Go to the site and sign up. Then download the little program and sign in. Drop whatever you want to backup in the Dropbox folder and let it do it’s thing. In no time, that data will be living on the cloud.
Now it is accessible by you on any computer you install the software on, as well as any mobile device (like an iPad) that you install the app on. Better yet, you can login to your account from any computer with an internet connection and access your files.
Now, Dropbox can be used for much more than just a backup of important files, but it’s a great way to use the service. You can also share any file that you upload with others. You can pop a folder of photos into your Dropbox folder and it will make a nice gallery that you can share.
It’s a great service and it’s totally free! It has basically replaced thumb drives for me. Speaking of which…
3. Use USB Thumb Drives
We all have a few of these lying around, and I seem to get more of these as door prizes or swag every year. Might as well put them to good use. You can use these in the same way you use Dropbox. Since they commonly come in relatively small sizes (2GB, 4GB, 8GB), especially when they’re free, they’re great for a handful of really important files.
They keep dropping in price though, and 16GB and 32GB models are now $20-35. That is enough space for a number of important things. Why not throw your best/most important photos on a thumb drive? Put all of your documents on another one. Pile your music onto another one, and plug it into your car’s USB port if equipped.
Thumb drives are a cheap way to backup really important stuff. They won’t be of any use when you want to back up your entire machine or all of your media, but they are cheap, convenient and portable. I will often backup my current photo sessions to thumb drives just as an extra precaution. Speaking of photos…
4. Print Your Photos
Ah, analogue backup. There’s nothing quite like a good photo album, or thumbing through an new envelope of prints. Unfortunately, the majority of people don’t print many photos any more. Why would they? We upload them to Facebook and Flickr, we sent them in e-mails, and we view them on iPads, phones, and TVs. Even if you’re not a purist (I still read actual books, and I love prints), printing your photos is an excellent way to back them up.

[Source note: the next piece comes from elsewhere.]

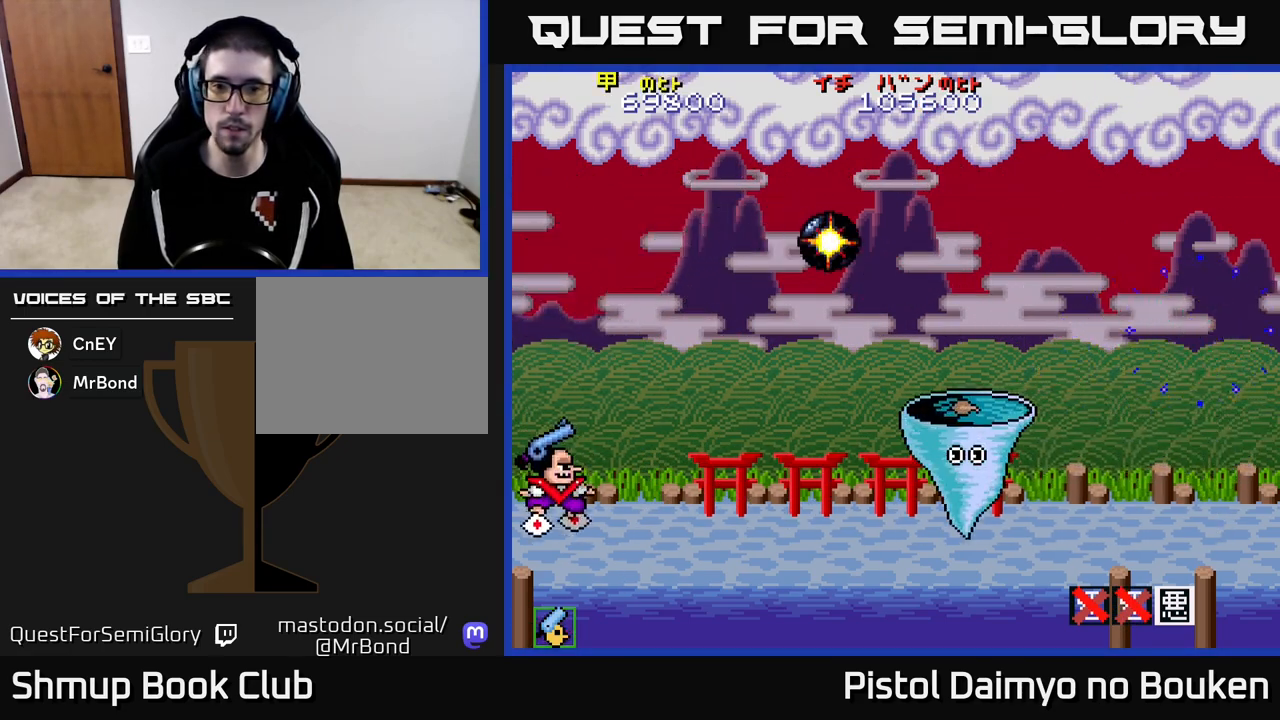
{"buttons": ["A", "DPAD_UP"], "left_stick": "center", "events": [[233, "DPAD_UP", "down"]]}
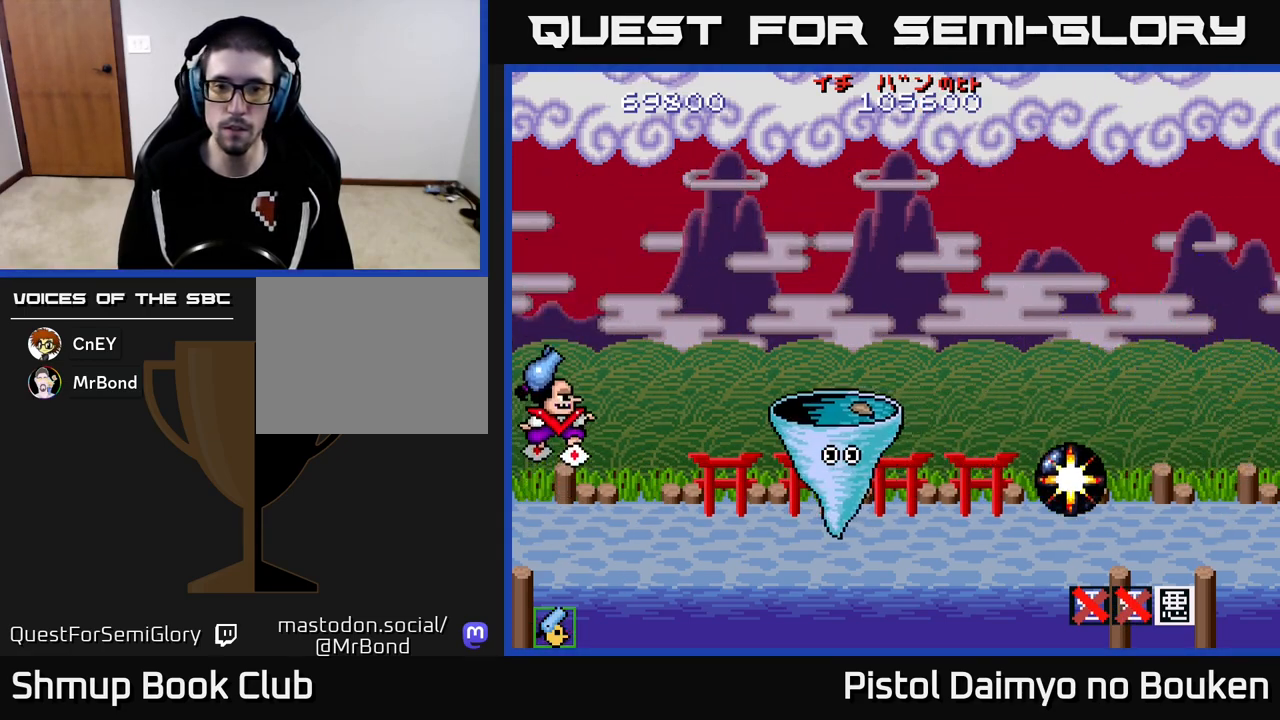
{"buttons": ["DPAD_DOWN", "DPAD_RIGHT"], "left_stick": "center", "events": [[117, "DPAD_UP", "up"], [267, "DPAD_RIGHT", "down"], [383, "A", "up"], [450, "DPAD_DOWN", "down"]]}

Photo printing stores/sites often have sales. The one I always take advantage of is when Superstore’s Photolab has 4×6 prints on for $0.10. I go through my pictures from the past few months, export the best ones, and send a couple hundred to Photolab for printing. That’s right, a couple hundred. At $10 for 100 prints, I can print nearly every important photo from the past six months for under $50.
Now, places like Superstore and Wal-Mart don’t provide the best quality prints (go to Atlantic Photo Supply for that), but they are definitely good enough for family photos, and I have yet to have any major complaints about the quality.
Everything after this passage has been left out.